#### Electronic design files

══════════

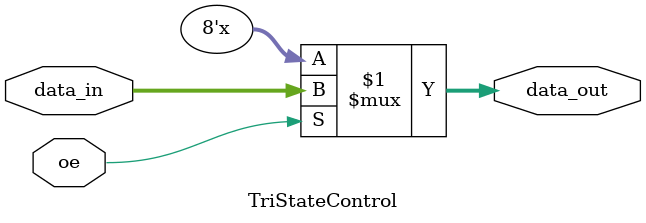
<source format=sv>
module TriStateOR(
    input        oe,     // 输出使能
    input  [7:0] a, b,
    output [7:0] y
);
    // 内部连线
    wire [7:0] logic_result;
    
    // 实例化逻辑运算子模块
    LogicOperation logic_op_inst (
        .a(a),
        .b(b),
        .result(logic_result)
    );
    
    // 实例化三态输出控制子模块
    TriStateControl tri_state_inst (
        .oe(oe),
        .data_in(logic_result),
        .data_out(y)
    );
endmodule

//SystemVerilog
module LogicOperation (
    input  [7:0] a, b,
    output [7:0] result
);
    // 实现逻辑或运算
    assign result = a | b;
endmodule

//SystemVerilog
module TriStateControl (
    input        oe,
    input  [7:0] data_in,
    output [7:0] data_out
);
    // 根据oe控制输出
    assign data_out = oe ? data_in : 8'bzzzzzzzz;
endmodule
</source>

══════════

#### How to complete this task
Filter the records above for lines with "output".

#### Expected answer
    output [7:0] y
    output [7:0] result
    output [7:0] data_out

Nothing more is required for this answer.